- _WHAT THE EXERCISE ASKS_
Express every line of the records below as one string in a JSON list, leaving out blank lines and the pictures.

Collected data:
Segment Open
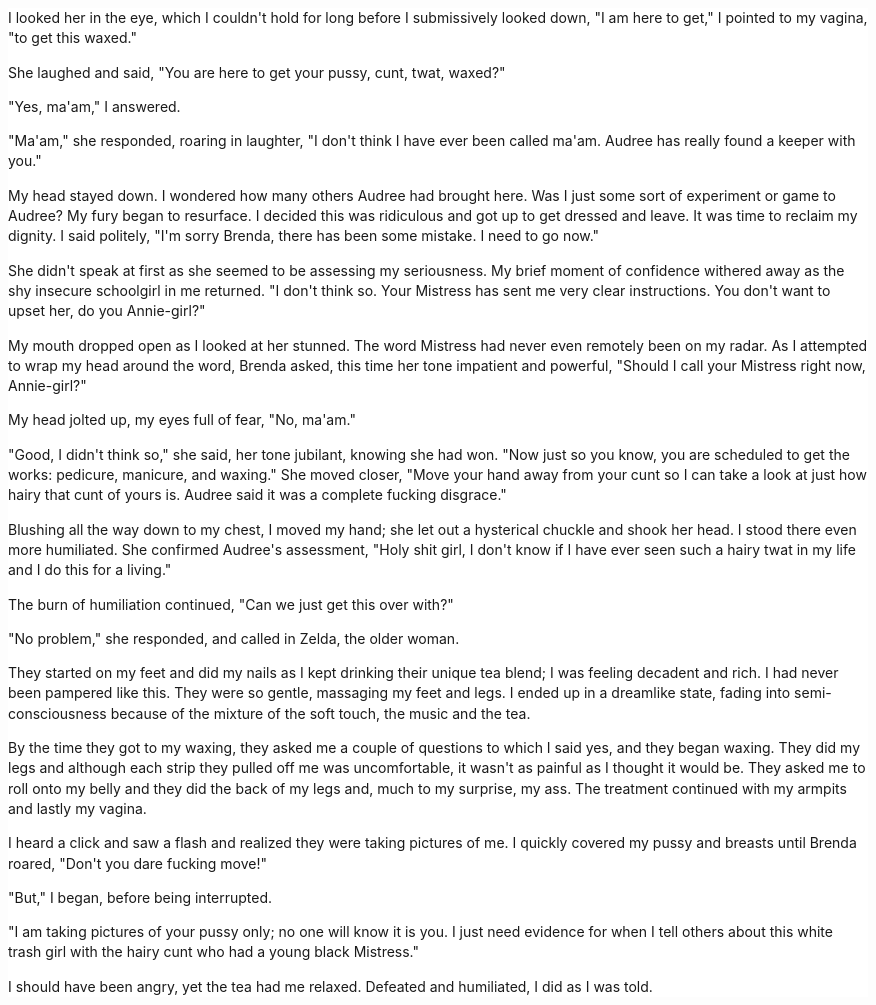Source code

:  I looked her in the eye, which I couldn't hold for long before I submissively looked down, "I am here to get," I pointed to my vagina, "to get this waxed." 

 She laughed and said, "You are here to get your pussy, cunt, twat, waxed?" 

 "Yes, ma'am," I answered. 

 "Ma'am," she responded, roaring in laughter, "I don't think I have ever been called ma'am. Audree has really found a keeper with you." 

 My head stayed down. I wondered how many others Audree had brought here. Was I just some sort of experiment or game to Audree? My fury began to resurface. I decided this was ridiculous and got up to get dressed and leave. It was time to reclaim my dignity. I said politely, "I'm sorry Brenda, there has been some mistake. I need to go now." 

 She didn't speak at first as she seemed to be assessing my seriousness. My brief moment of confidence withered away as the shy insecure schoolgirl in me returned. "I don't think so. Your Mistress has sent me very clear instructions. You don't want to upset her, do you Annie-girl?" 

 My mouth dropped open as I looked at her stunned. The word Mistress had never even remotely been on my radar. As I attempted to wrap my head around the word, Brenda asked, this time her tone impatient and powerful, "Should I call your Mistress right now, Annie-girl?" 

 My head jolted up, my eyes full of fear, "No, ma'am." 

 "Good, I didn't think so," she said, her tone jubilant, knowing she had won. "Now just so you know, you are scheduled to get the works: pedicure, manicure, and waxing." She moved closer, "Move your hand away from your cunt so I can take a look at just how hairy that cunt of yours is. Audree said it was a complete fucking disgrace." 

 Blushing all the way down to my chest, I moved my hand; she let out a hysterical chuckle and shook her head. I stood there even more humiliated. She confirmed Audree's assessment, "Holy shit girl, I don't know if I have ever seen such a hairy twat in my life and I do this for a living." 

 The burn of humiliation continued, "Can we just get this over with?" 

 "No problem," she responded, and called in Zelda, the older woman. 

 They started on my feet and did my nails as I kept drinking their unique tea blend; I was feeling decadent and rich. I had never been pampered like this. They were so gentle, massaging my feet and legs. I ended up in a dreamlike state, fading into semi- consciousness because of the mixture of the soft touch, the music and the tea. 

 By the time they got to my waxing, they asked me a couple of questions to which I said yes, and they began waxing. They did my legs and although each strip they pulled off me was uncomfortable, it wasn't as painful as I thought it would be. They asked me to roll onto my belly and they did the back of my legs and, much to my surprise, my ass. The treatment continued with my armpits and lastly my vagina. 

 I heard a click and saw a flash and realized they were taking pictures of me. I quickly covered my pussy and breasts until Brenda roared, "Don't you dare fucking move!" 

 "But," I began, before being interrupted. 

 "I am taking pictures of your pussy only; no one will know it is you. I just need evidence for when I tell others about this white trash girl with the hairy cunt who had a young black Mistress." 

 I should have been angry, yet the tea had me relaxed. Defeated and humiliated, I did as I was told. 
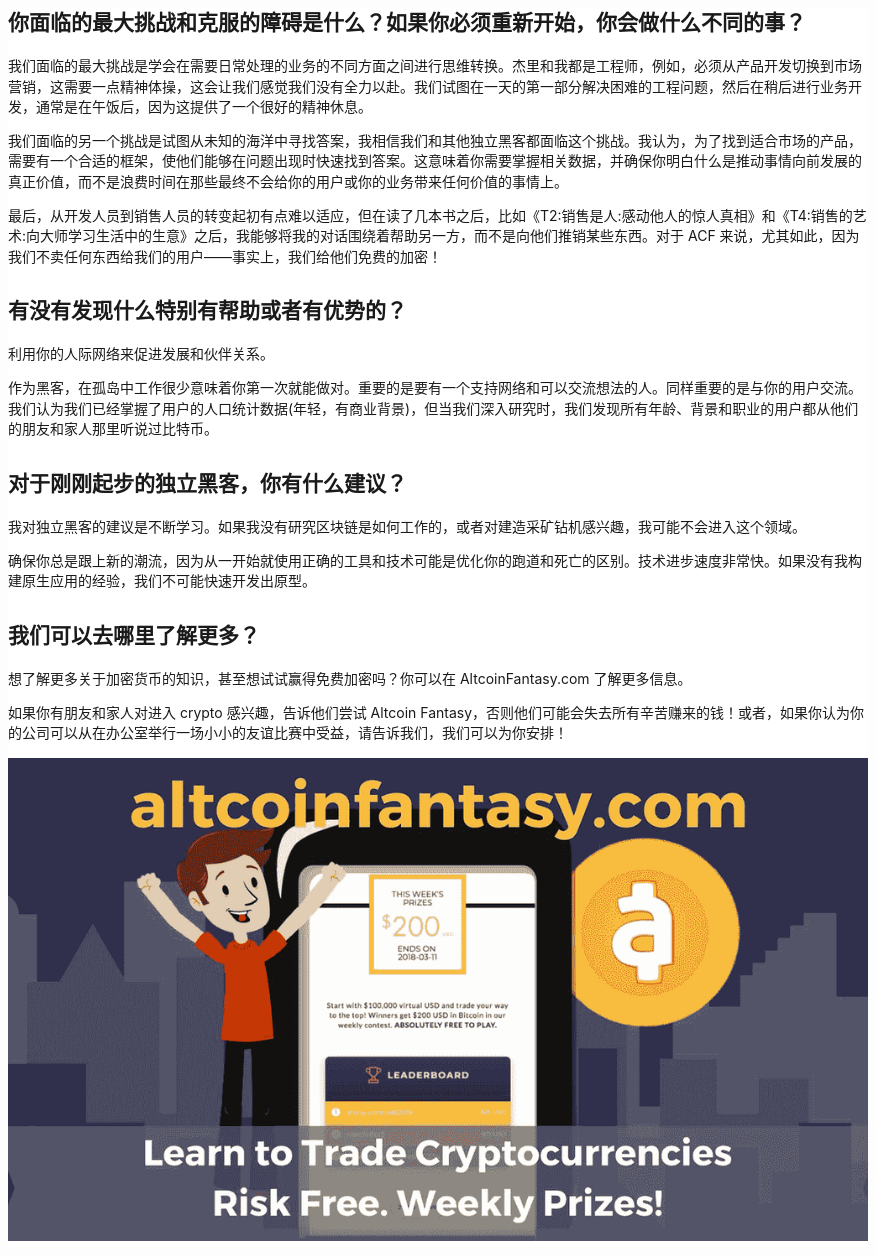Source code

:## 你面临的最大挑战和克服的障碍是什么？如果你必须重新开始，你会做什么不同的事？

我们面临的最大挑战是学会在需要日常处理的业务的不同方面之间进行思维转换。杰里和我都是工程师，例如，必须从产品开发切换到市场营销，这需要一点精神体操，这会让我们感觉我们没有全力以赴。我们试图在一天的第一部分解决困难的工程问题，然后在稍后进行业务开发，通常是在午饭后，因为这提供了一个很好的精神休息。

我们面临的另一个挑战是试图从未知的海洋中寻找答案，我相信我们和其他独立黑客都面临这个挑战。我认为，为了找到适合市场的产品，需要有一个合适的框架，使他们能够在问题出现时快速找到答案。这意味着你需要掌握相关数据，并确保你明白什么是推动事情向前发展的真正价值，而不是浪费时间在那些最终不会给你的用户或你的业务带来任何价值的事情上。

最后，从开发人员到销售人员的转变起初有点难以适应，但在读了几本书之后，比如《T2:销售是人:感动他人的惊人真相》和《T4:销售的艺术:向大师学习生活中的生意》之后，我能够将我的对话围绕着帮助另一方，而不是向他们推销某些东西。对于 ACF 来说，尤其如此，因为我们不卖任何东西给我们的用户——事实上，我们给他们免费的加密！

## 有没有发现什么特别有帮助或者有优势的？

利用你的人际网络来促进发展和伙伴关系。

作为黑客，在孤岛中工作很少意味着你第一次就能做对。重要的是要有一个支持网络和可以交流想法的人。同样重要的是与你的用户交流。我们认为我们已经掌握了用户的人口统计数据(年轻，有商业背景)，但当我们深入研究时，我们发现所有年龄、背景和职业的用户都从他们的朋友和家人那里听说过比特币。

## 对于刚刚起步的独立黑客，你有什么建议？

我对独立黑客的建议是不断学习。如果我没有研究区块链是如何工作的，或者对建造采矿钻机感兴趣，我可能不会进入这个领域。

确保你总是跟上新的潮流，因为从一开始就使用正确的工具和技术可能是优化你的跑道和死亡的区别。技术进步速度非常快。如果没有我构建原生应用的经验，我们不可能快速开发出原型。

## 我们可以去哪里了解更多？

想了解更多关于加密货币的知识，甚至想试试赢得免费加密吗？你可以在 AltcoinFantasy.com 了解更多信息。

如果你有朋友和家人对进入 crypto 感兴趣，告诉他们尝试 Altcoin Fantasy，否则他们可能会失去所有辛苦赚来的钱！或者，如果你认为你的公司可以从在办公室举行一场小小的友谊比赛中受益，请告诉我们，我们可以为你安排！

[![Banner](img/37c4d5e6b1f2b7337aa9d5727ab4e427.png)](https://altcoinfantasy.com) 
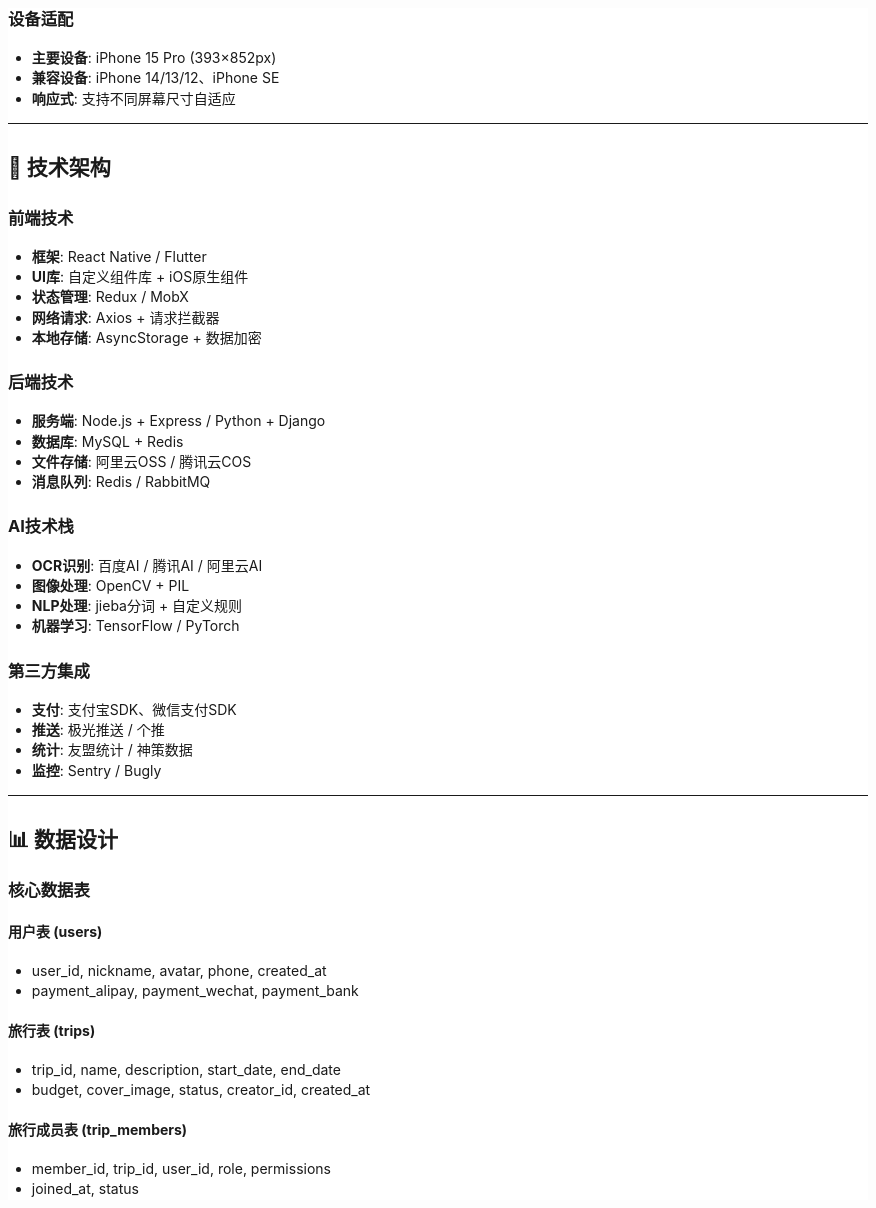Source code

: ### 设备适配
- **主要设备**: iPhone 15 Pro (393×852px)
- **兼容设备**: iPhone 14/13/12、iPhone SE
- **响应式**: 支持不同屏幕尺寸自适应

---

## 🚀 技术架构

### 前端技术
- **框架**: React Native / Flutter
- **UI库**: 自定义组件库 + iOS原生组件
- **状态管理**: Redux / MobX
- **网络请求**: Axios + 请求拦截器
- **本地存储**: AsyncStorage + 数据加密

### 后端技术
- **服务端**: Node.js + Express / Python + Django
- **数据库**: MySQL + Redis
- **文件存储**: 阿里云OSS / 腾讯云COS
- **消息队列**: Redis / RabbitMQ

### AI技术栈
- **OCR识别**: 百度AI / 腾讯AI / 阿里云AI
- **图像处理**: OpenCV + PIL
- **NLP处理**: jieba分词 + 自定义规则
- **机器学习**: TensorFlow / PyTorch

### 第三方集成
- **支付**: 支付宝SDK、微信支付SDK
- **推送**: 极光推送 / 个推
- **统计**: 友盟统计 / 神策数据
- **监控**: Sentry / Bugly

---

## 📊 数据设计

### 核心数据表

#### 用户表 (users)
- user_id, nickname, avatar, phone, created_at
- payment_alipay, payment_wechat, payment_bank

#### 旅行表 (trips)
- trip_id, name, description, start_date, end_date
- budget, cover_image, status, creator_id, created_at

#### 旅行成员表 (trip_members)
- member_id, trip_id, user_id, role, permissions
- joined_at, status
Segment Closed
- _TASK RESPONSE_
[
  "Source code",
  ":  I looked her in the eye, which I couldn't hold for long before I submissively looked down, \"I am here to get,\" I pointed to my vagina, \"to get this waxed.\" ",
  " She laughed and said, \"You are here to get your pussy, cunt, twat, waxed?\" ",
  " \"Yes, ma'am,\" I answered. ",
  " \"Ma'am,\" she responded, roaring in laughter, \"I don't think I have ever been called ma'am. Audree has really found a keeper with you.\" ",
  " My head stayed down. I wondered how many others Audree had brought here. Was I just some sort of experiment or game to Audree? My fury began to resurface. I decided this was ridiculous and got up to get dressed and leave. It was time to reclaim my dignity. I said politely, \"I'm sorry Brenda, there has been some mistake. I need to go now.\" ",
  " She didn't speak at first as she seemed to be assessing my seriousness. My brief moment of confidence withered away as the shy insecure schoolgirl in me returned. \"I don't think so. Your Mistress has sent me very clear instructions. You don't want to upset her, do you Annie-girl?\" ",
  " My mouth dropped open as I looked at her stunned. The word Mistress had never even remotely been on my radar. As I attempted to wrap my head around the word, Brenda asked, this time her tone impatient and powerful, \"Should I call your Mistress right now, Annie-girl?\" ",
  " My head jolted up, my eyes full of fear, \"No, ma'am.\" ",
  " \"Good, I didn't think so,\" she said, her tone jubilant, knowing she had won. \"Now just so you know, you are scheduled to get the works: pedicure, manicure, and waxing.\" She moved closer, \"Move your hand away from your cunt so I can take a look at just how hairy that cunt of yours is. Audree said it was a complete fucking disgrace.\" ",
  " Blushing all the way down to my chest, I moved my hand; she let out a hysterical chuckle and shook her head. I stood there even more humiliated. She confirmed Audree's assessment, \"Holy shit girl, I don't know if I have ever seen such a hairy twat in my life and I do this for a living.\" ",
  " The burn of humiliation continued, \"Can we just get this over with?\" ",
  " \"No problem,\" she responded, and called in Zelda, the older woman. ",
  " They started on my feet and did my nails as I kept drinking their unique tea blend; I was feeling decadent and rich. I had never been pampered like this. They were so gentle, massaging my feet and legs. I ended up in a dreamlike state, fading into semi- consciousness because of the mixture of the soft touch, the music and the tea. ",
  " By the time they got to my waxing, they asked me a couple of questions to which I said yes, and they began waxing. They did my legs and although each strip they pulled off me was uncomfortable, it wasn't as painful as I thought it would be. They asked me to roll onto my belly and they did the back of my legs and, much to my surprise, my ass. The treatment continued with my armpits and lastly my vagina. ",
  " I heard a click and saw a flash and realized they were taking pictures of me. I quickly covered my pussy and breasts until Brenda roared, \"Don't you dare fucking move!\" ",
  " \"But,\" I began, before being interrupted. ",
  " \"I am taking pictures of your pussy only; no one will know it is you. I just need evidence for when I tell others about this white trash girl with the hairy cunt who had a young black Mistress.\" ",
  " I should have been angry, yet the tea had me relaxed. Defeated and humiliated, I did as I was told. ",
  "Source code",
  ":## 你面临的最大挑战和克服的障碍是什么？如果你必须重新开始，你会做什么不同的事？",
  "我们面临的最大挑战是学会在需要日常处理的业务的不同方面之间进行思维转换。杰里和我都是工程师，例如，必须从产品开发切换到市场营销，这需要一点精神体操，这会让我们感觉我们没有全力以赴。我们试图在一天的第一部分解决困难的工程问题，然后在稍后进行业务开发，通常是在午饭后，因为这提供了一个很好的精神休息。",
  "我们面临的另一个挑战是试图从未知的海洋中寻找答案，我相信我们和其他独立黑客都面临这个挑战。我认为，为了找到适合市场的产品，需要有一个合适的框架，使他们能够在问题出现时快速找到答案。这意味着你需要掌握相关数据，并确保你明白什么是推动事情向前发展的真正价值，而不是浪费时间在那些最终不会给你的用户或你的业务带来任何价值的事情上。",
  "最后，从开发人员到销售人员的转变起初有点难以适应，但在读了几本书之后，比如《T2:销售是人:感动他人的惊人真相》和《T4:销售的艺术:向大师学习生活中的生意》之后，我能够将我的对话围绕着帮助另一方，而不是向他们推销某些东西。对于 ACF 来说，尤其如此，因为我们不卖任何东西给我们的用户——事实上，我们给他们免费的加密！",
  "## 有没有发现什么特别有帮助或者有优势的？",
  "利用你的人际网络来促进发展和伙伴关系。",
  "作为黑客，在孤岛中工作很少意味着你第一次就能做对。重要的是要有一个支持网络和可以交流想法的人。同样重要的是与你的用户交流。我们认为我们已经掌握了用户的人口统计数据(年轻，有商业背景)，但当我们深入研究时，我们发现所有年龄、背景和职业的用户都从他们的朋友和家人那里听说过比特币。",
  "## 对于刚刚起步的独立黑客，你有什么建议？",
  "我对独立黑客的建议是不断学习。如果我没有研究区块链是如何工作的，或者对建造采矿钻机感兴趣，我可能不会进入这个领域。",
  "确保你总是跟上新的潮流，因为从一开始就使用正确的工具和技术可能是优化你的跑道和死亡的区别。技术进步速度非常快。如果没有我构建原生应用的经验，我们不可能快速开发出原型。",
  "## 我们可以去哪里了解更多？",
  "想了解更多关于加密货币的知识，甚至想试试赢得免费加密吗？你可以在 AltcoinFantasy.com 了解更多信息。",
  "如果你有朋友和家人对进入 crypto 感兴趣，告诉他们尝试 Altcoin Fantasy，否则他们可能会失去所有辛苦赚来的钱！或者，如果你认为你的公司可以从在办公室举行一场小小的友谊比赛中受益，请告诉我们，我们可以为你安排！",
  "[![Banner](img/37c4d5e6b1f2b7337aa9d5727ab4e427.png)](https://altcoinfantasy.com) ",
  "Source code",
  ": ### 设备适配",
  "- **主要设备**: iPhone 15 Pro (393×852px)",
  "- **兼容设备**: iPhone 14/13/12、iPhone SE",
  "- **响应式**: 支持不同屏幕尺寸自适应",
  "---",
  "## 🚀 技术架构",
  "### 前端技术",
  "- **框架**: React Native / Flutter",
  "- **UI库**: 自定义组件库 + iOS原生组件",
  "- **状态管理**: Redux / MobX",
  "- **网络请求**: Axios + 请求拦截器",
  "- **本地存储**: AsyncStorage + 数据加密",
  "### 后端技术",
  "- **服务端**: Node.js + Express / Python + Django",
  "- **数据库**: MySQL + Redis",
  "- **文件存储**: 阿里云OSS / 腾讯云COS",
  "- **消息队列**: Redis / RabbitMQ",
  "### AI技术栈",
  "- **OCR识别**: 百度AI / 腾讯AI / 阿里云AI",
  "- **图像处理**: OpenCV + PIL",
  "- **NLP处理**: jieba分词 + 自定义规则",
  "- **机器学习**: TensorFlow / PyTorch",
  "### 第三方集成",
  "- **支付**: 支付宝SDK、微信支付SDK",
  "- **推送**: 极光推送 / 个推",
  "- **统计**: 友盟统计 / 神策数据",
  "- **监控**: Sentry / Bugly",
  "---",
  "## 📊 数据设计",
  "### 核心数据表",
  "#### 用户表 (users)",
  "- user_id, nickname, avatar, phone, created_at",
  "- payment_alipay, payment_wechat, payment_bank",
  "#### 旅行表 (trips)",
  "- trip_id, name, description, start_date, end_date",
  "- budget, cover_image, status, creator_id, created_at",
  "#### 旅行成员表 (trip_members)",
  "- member_id, trip_id, user_id, role, permissions",
  "- joined_at, status"
]